For full details: See the README.md file in the code repository and the Documentation page on this site. (Note: These things are still currently works in progress but they are coming along rapidly. If you want to get started and there isn't enough documentation to get you where you need to be, get in touch with us -- we'll be happy to help out, as long as you promise to pay it forward by contributing what you can to the documentation effort.)

Minimum requirements: For bare minimum operation, all you should need is a computer that has some semi-recent version of Python on it (Python 2.7+ or any flavor of Python 3). And the administrative privileges to install toolboxes and such as needed. Any major OS (Linux, Windows, Mac) should work. If all you are doing is using the PyMVPA backend to make PyMVPA analyses easier, read no further. However, if you actually want to do deep learning analyses in any kind of reasonable time frame:

Minimum requirements for deep learning if you are sane: Add to the above: Some kind of CUDA-capable NVIDIA-brand GPU (including the many manufacturers of NVIDIA-designed GPUs -- MSI, Gigabyte, EVGA, etc., are all fine). Most recent models should work; for good performance, you probably want something along the lines of a GeForce GTX 1060 or better. All analyses can run in CPU-based mode, but deep-learning analyses will be substantially sped up (on the order of 20x or more, depending on many small details) if you run them on a GPU. Unfortunately this rules out most recent Macs. Windows and Linux should both work. Of course we recommend Linux because *nix OSes are better in general for almost all types of scientific computing -- but if you MUST use Windows, we can make that work.

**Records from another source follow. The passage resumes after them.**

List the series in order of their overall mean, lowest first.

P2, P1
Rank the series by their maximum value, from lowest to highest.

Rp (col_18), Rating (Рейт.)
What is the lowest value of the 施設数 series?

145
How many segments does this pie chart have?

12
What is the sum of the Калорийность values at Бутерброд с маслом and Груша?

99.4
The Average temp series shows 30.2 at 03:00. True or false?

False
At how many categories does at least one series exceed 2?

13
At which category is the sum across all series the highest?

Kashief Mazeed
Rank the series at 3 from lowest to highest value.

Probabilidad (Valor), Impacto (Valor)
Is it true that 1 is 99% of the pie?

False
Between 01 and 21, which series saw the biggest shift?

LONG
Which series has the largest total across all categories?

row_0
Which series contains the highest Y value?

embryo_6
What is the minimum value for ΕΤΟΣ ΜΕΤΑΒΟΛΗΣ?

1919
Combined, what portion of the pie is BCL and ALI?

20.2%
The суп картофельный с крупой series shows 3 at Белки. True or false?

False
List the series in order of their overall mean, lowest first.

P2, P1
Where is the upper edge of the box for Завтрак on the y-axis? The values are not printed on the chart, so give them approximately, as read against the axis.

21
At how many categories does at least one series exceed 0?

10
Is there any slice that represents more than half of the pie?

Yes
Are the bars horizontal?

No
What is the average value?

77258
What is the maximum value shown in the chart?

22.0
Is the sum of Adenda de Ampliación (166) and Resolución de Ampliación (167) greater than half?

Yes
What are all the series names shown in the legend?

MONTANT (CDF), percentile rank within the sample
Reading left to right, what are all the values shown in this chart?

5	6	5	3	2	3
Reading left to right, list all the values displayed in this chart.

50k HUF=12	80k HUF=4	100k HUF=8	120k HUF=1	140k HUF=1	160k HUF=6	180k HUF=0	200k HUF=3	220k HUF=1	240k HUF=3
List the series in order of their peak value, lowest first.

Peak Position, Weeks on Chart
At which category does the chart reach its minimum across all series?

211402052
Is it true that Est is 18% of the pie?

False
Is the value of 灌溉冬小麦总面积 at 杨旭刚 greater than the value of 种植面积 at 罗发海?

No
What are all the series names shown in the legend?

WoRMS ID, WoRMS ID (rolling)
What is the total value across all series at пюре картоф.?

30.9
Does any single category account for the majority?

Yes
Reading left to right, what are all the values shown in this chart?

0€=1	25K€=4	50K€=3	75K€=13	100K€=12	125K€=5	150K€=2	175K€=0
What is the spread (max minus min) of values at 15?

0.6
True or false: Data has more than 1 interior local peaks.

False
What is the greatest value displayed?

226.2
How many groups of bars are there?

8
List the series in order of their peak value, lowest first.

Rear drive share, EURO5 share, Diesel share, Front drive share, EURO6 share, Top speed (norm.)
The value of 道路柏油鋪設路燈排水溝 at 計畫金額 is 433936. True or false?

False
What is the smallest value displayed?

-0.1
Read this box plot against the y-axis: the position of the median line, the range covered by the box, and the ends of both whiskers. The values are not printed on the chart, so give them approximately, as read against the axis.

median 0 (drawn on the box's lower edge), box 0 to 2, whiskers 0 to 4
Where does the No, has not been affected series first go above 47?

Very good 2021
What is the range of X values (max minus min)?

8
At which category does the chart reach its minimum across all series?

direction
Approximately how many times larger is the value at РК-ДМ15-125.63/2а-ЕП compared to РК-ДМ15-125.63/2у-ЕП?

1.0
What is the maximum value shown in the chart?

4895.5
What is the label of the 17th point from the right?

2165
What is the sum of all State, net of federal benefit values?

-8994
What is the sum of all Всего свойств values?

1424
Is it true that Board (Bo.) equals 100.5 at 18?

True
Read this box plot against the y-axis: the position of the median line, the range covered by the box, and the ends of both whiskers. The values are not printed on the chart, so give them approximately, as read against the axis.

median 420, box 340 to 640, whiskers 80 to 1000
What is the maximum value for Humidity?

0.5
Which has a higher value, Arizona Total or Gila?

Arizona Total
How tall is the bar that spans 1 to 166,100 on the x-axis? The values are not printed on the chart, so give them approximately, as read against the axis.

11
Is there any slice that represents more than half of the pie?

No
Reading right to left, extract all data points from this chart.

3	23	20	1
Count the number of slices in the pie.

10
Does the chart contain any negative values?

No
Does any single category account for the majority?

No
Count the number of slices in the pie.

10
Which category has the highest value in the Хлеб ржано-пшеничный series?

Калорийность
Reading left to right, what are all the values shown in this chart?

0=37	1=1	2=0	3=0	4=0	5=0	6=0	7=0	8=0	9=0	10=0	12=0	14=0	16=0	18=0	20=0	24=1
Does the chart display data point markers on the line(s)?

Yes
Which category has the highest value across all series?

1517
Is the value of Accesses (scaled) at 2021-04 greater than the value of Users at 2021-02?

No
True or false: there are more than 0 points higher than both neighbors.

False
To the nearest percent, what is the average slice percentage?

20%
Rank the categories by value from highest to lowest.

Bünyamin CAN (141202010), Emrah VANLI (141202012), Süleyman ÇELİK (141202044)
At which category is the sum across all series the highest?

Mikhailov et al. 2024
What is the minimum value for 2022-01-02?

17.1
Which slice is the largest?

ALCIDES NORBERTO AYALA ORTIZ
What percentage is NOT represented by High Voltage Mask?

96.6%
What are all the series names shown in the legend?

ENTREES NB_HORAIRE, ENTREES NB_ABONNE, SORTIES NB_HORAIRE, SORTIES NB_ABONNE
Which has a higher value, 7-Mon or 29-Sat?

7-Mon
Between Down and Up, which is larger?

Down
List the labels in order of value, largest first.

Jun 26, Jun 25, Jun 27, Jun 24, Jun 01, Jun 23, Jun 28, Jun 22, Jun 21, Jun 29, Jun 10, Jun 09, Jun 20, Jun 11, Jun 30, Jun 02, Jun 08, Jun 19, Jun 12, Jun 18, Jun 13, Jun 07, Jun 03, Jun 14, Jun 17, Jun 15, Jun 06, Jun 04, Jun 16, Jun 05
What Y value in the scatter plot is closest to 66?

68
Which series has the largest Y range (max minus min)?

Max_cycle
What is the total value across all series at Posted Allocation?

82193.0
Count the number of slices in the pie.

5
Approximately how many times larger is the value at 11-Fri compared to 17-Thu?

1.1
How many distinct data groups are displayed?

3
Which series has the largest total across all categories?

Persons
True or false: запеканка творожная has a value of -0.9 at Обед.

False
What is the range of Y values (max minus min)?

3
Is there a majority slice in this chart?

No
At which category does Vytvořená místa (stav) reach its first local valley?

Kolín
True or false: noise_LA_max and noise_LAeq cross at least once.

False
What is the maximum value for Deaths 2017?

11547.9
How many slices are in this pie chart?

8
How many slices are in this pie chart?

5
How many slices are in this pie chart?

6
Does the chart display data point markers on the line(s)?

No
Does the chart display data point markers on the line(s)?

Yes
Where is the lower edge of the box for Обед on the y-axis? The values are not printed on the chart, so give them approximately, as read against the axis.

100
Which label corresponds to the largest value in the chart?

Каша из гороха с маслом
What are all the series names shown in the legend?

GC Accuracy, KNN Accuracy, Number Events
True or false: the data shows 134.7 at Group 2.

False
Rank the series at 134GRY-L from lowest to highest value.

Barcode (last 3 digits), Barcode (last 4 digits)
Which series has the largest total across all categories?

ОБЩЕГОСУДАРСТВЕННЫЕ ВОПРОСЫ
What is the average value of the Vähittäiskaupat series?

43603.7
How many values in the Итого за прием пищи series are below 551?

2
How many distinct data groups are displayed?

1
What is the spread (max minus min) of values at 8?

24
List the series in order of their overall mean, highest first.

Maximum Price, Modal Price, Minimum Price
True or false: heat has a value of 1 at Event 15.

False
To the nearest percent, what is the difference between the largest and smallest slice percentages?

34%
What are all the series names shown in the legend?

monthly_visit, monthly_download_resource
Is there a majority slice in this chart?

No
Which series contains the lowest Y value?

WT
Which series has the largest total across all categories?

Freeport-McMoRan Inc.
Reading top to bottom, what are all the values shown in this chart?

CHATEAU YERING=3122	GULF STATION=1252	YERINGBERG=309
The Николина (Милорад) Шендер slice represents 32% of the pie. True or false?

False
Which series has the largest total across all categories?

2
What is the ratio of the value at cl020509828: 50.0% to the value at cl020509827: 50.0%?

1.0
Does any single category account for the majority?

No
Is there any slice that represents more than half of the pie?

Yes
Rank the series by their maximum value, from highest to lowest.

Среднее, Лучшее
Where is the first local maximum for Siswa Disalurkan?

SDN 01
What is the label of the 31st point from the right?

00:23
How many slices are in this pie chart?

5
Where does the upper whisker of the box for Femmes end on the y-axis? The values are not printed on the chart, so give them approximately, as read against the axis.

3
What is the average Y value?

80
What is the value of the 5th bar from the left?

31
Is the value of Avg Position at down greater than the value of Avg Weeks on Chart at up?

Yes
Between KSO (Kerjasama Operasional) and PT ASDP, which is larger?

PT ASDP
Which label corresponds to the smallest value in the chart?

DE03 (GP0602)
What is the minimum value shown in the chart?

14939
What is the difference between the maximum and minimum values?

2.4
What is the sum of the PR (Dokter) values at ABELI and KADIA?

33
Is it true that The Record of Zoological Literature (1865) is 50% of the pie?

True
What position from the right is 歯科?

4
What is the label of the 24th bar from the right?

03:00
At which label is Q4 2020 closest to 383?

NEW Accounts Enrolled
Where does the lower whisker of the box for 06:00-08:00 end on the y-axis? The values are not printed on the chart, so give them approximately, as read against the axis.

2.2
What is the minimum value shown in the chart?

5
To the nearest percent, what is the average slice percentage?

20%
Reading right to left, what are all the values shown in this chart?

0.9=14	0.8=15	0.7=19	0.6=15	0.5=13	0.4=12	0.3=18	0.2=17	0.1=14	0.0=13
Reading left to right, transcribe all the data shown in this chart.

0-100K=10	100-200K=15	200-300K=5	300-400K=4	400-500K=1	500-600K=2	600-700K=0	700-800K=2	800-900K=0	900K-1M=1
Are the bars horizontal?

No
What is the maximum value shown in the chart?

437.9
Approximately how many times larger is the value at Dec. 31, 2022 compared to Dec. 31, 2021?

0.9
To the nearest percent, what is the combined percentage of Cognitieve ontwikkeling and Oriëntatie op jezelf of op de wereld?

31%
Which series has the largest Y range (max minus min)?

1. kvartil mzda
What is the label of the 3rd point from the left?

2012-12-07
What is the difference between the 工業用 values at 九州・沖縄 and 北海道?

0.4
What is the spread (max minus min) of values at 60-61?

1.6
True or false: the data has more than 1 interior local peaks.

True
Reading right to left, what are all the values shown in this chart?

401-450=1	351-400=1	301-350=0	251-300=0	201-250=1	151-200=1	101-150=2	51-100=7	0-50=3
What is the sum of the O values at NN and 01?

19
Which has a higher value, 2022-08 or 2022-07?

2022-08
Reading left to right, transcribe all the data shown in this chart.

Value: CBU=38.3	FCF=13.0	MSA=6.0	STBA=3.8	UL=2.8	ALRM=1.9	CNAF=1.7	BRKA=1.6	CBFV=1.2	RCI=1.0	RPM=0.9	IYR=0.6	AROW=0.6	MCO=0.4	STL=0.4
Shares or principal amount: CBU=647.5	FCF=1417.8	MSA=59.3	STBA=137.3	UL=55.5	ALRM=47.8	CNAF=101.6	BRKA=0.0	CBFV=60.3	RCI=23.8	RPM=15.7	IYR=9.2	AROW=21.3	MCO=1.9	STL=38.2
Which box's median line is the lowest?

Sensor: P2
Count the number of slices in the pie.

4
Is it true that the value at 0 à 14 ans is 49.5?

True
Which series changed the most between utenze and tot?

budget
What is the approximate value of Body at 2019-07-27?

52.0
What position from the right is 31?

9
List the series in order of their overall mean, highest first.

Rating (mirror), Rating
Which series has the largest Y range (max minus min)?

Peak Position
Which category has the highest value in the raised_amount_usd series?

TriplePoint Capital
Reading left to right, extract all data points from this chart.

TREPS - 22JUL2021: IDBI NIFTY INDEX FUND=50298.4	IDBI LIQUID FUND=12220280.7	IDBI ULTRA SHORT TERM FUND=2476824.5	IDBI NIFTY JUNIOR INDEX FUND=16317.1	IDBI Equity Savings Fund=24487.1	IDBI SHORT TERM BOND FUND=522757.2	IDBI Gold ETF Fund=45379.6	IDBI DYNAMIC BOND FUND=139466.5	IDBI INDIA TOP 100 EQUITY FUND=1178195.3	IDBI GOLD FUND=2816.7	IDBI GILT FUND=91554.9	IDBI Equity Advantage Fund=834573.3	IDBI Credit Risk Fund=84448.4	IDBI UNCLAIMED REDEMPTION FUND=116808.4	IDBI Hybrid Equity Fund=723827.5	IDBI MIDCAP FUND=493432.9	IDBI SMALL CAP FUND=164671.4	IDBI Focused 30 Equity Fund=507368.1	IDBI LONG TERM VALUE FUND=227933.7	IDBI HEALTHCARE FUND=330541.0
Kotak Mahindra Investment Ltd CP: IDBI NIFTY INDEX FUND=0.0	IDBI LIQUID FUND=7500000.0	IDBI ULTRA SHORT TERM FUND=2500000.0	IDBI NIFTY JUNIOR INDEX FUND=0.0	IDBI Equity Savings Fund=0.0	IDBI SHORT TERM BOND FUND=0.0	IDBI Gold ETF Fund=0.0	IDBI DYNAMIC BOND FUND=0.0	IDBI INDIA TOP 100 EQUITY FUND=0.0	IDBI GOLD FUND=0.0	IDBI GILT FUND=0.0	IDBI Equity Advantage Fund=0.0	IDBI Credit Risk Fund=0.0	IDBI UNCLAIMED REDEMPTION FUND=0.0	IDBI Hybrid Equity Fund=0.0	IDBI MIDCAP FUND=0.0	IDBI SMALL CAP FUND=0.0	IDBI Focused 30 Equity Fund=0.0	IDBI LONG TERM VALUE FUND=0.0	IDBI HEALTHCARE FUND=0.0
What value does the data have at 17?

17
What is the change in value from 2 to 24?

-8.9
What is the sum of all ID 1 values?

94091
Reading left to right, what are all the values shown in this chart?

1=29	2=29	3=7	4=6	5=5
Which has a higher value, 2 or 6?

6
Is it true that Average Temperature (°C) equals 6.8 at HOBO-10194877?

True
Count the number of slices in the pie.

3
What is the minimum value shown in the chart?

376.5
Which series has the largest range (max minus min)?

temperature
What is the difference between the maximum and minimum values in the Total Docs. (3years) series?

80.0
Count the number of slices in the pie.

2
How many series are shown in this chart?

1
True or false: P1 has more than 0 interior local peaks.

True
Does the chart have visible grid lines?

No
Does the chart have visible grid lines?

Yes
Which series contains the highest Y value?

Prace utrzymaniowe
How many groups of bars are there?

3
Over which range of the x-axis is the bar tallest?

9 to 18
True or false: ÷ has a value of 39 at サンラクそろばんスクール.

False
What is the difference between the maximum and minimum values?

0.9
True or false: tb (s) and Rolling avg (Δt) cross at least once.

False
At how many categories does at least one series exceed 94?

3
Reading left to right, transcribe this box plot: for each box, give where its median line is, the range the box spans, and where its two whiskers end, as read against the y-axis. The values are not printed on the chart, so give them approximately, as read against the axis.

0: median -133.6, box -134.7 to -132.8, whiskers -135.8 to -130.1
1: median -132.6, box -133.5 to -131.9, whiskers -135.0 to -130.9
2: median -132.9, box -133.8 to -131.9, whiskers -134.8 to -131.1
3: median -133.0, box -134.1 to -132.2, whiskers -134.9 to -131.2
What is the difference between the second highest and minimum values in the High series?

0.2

Next steps: If you have your hardware, and you have Python on your computer, the next steps will basically be to:

  • Get current NVIDIA drivers, including drivers for CUDA operations
  • Also get NVIDIA's cuDNN library (requires joining their developer program, which is free)
  • Install the Python packages for PyMVPA and/or Keras (depending on whether you want to run traditional MVPA, deep learning, or both)
  • If using Keras / deep learning, edit a few configuration files
  • Download and install DeLINEATE (see the Download page for that)
  • Try running some of our sample analyses to test things out
  • Go to town on your own data/analyses!

Fair warning: Each of the steps above can be a little complicated / annoying, as anyone who has ever had to configure any kind of scientific computing environment can probably surmise. We have tried to make our toolbox the LEAST annoying step but there is still a lot of nonsense that goes along with this stuff. It's not too bad once you figure it all out the first time, but that first time can be a bit of a doozy. We are happy to help (again, with the request that in return, you contribute back some info to our documentation to help it grow and improve). So, see how far you can get with our documentation, and get in touch with us (via the Contact page) for more details.

 

Where We're Going...

We don't need... roads. Boy, Back to the Future was a great movie, huh?

The serious answer. There are NUMEROUS features we are working on adding to the toolbox in the near future. Probably the highest priority for now is improving this website and documentation. But there are a bunch more, from little stuff (e.g., functions for loading alternate data types, different cross-validation schemes) to slightly more ambitious stuff (e.g., adding a simple GUI) to big architectural changes (e.g., adding entirely new backends to supplement the current Keras/PyMVPA options). If you want to see our current wish list, check out the Issues page of our code repository (which is linked from the Download page). Feel free to make your own suggestions (either on the repository, or via contacting us) -- we are certainly open to user feedback with regard to which issues get tackled first!